A closer look at Lungu’s call for 3 judges not to hear his case
A closer look at Lungu’s call for 3 judges not to hear his case
In analyzing former president Edgar Lungu’s call for the recusal of Judges Munalula, Shilimi, and Kawimbe from his eligibility case, it becomes apparent that Lungu is stretching the concept of “conflict of interest” to a questionable extent. The essence of conflict of interest lies in a direct or significant relationship to the parties involved in the case, not in mere associations or historical decisions. President Hichilema is not a party to this case, so invoking his connection to the judges introduces a speculative element rather than a substantive legal argument.
Firstly, Lungu’s assertion regarding Judge Munalula‘s dissenting judgment from 2016 is unconvincing. Dissenting judgments are part of judicial independence, and a judge cannot be presumed biased simply because of a previous legal opinion. Judges are professionals trained to assess each case on its merits, irrespective of past rulings. The claim that a dissenting opinion from years ago compromises her impartiality today undermines the very principle of judicial independence.
Regarding Judge Shilimi, Lungu’s argument about the judge’s professional relationship with President Hichilema borders on triviality. The mere fact that Judge Shilimi once worked in a company where Hichilema had an interest does not in itself constitute a conflict of interest. The legal threshold for conflict requires a clear, present, and direct relationship to the case at hand. If we were to accept Lungu’s reasoning, it would set a dangerous precedent whereby every judge with any past or indirect connection to political figures would be disqualified from presiding over sensitive cases. By this logic, any future judge with even a tenuous link to prominent politicians or public figures would constantly face demands for recusal, paralyzing the judiciary.
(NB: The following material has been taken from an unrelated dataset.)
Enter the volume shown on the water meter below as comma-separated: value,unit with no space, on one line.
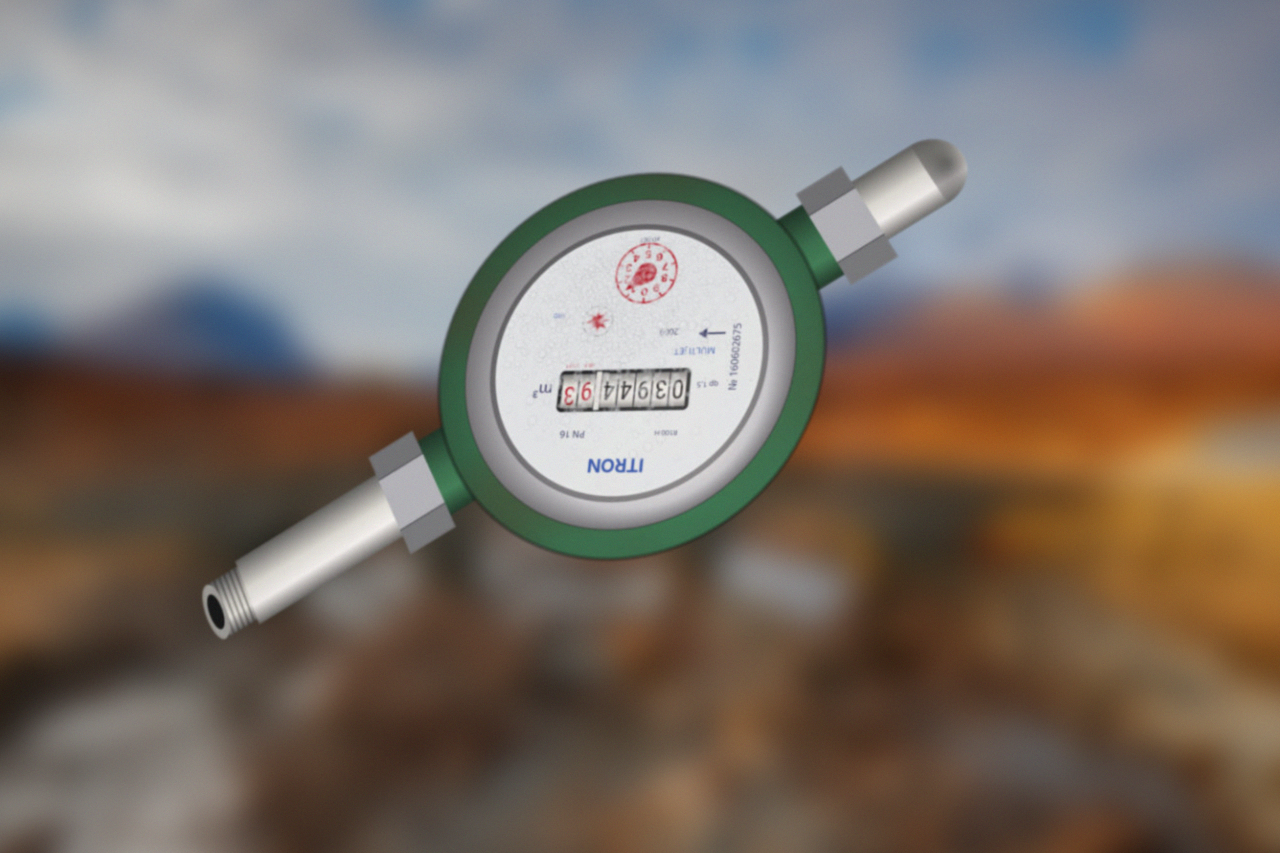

The argument about Judge Kawimbe‘s familial connection to Hichilema similarly lacks legal rigor. Family ties or social associations should only be grounds for recusal when they involve parties directly linked to the case, and even then, the connection must be sufficiently substantive. To suggest that a judge should step down because of some indirect familial association with a figure who is not even party to the case is simply untenable. Following Lungu’s reasoning, a judge attending the same church as a potential presidential candidate could be grounds for recusal in this case, which would make the judicial process unworkable.
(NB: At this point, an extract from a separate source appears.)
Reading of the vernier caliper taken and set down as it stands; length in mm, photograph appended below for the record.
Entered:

If Lungu’s reasoning about conflict of interest were applied, one could argue that those judges appointed under PF should not hear cases involving the current administration because they were appointed under the PF government. But this is clearly not how the law views conflicts. Judges are expected to carry out their duties impartially, irrespective of who appointed them or their historical affiliations, unless there is a direct and substantial personal interest in the case.
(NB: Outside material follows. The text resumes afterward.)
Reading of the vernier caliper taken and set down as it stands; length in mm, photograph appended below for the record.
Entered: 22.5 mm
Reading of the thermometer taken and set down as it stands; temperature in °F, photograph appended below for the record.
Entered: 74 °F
Lungu’s argument seems more like an attempt to undermine the judicial process than a genuine legal position. His sweeping definition of conflict of interest dilutes its true meaning and potentially opens the door for endless litigation and delays. The judiciary’s integrity rests on its ability to maintain independence from political influence, but this independence works both ways. It cannot be manipulated by litigants to remove judges who might not deliver a favorable ruling.
In conclusion, Mr. Lungu’s motions for recusal not only fail to meet the legal standard for conflict of interest but also seem to constitute an abuse of the court process. His broad interpretation of conflicts risks destabilizing the judiciary by encouraging frivolous applications for recusal based on tenuous connections. This confusion must indeed be stopped to preserve the integrity of the court and allow it to function as a neutral arbiter of justice.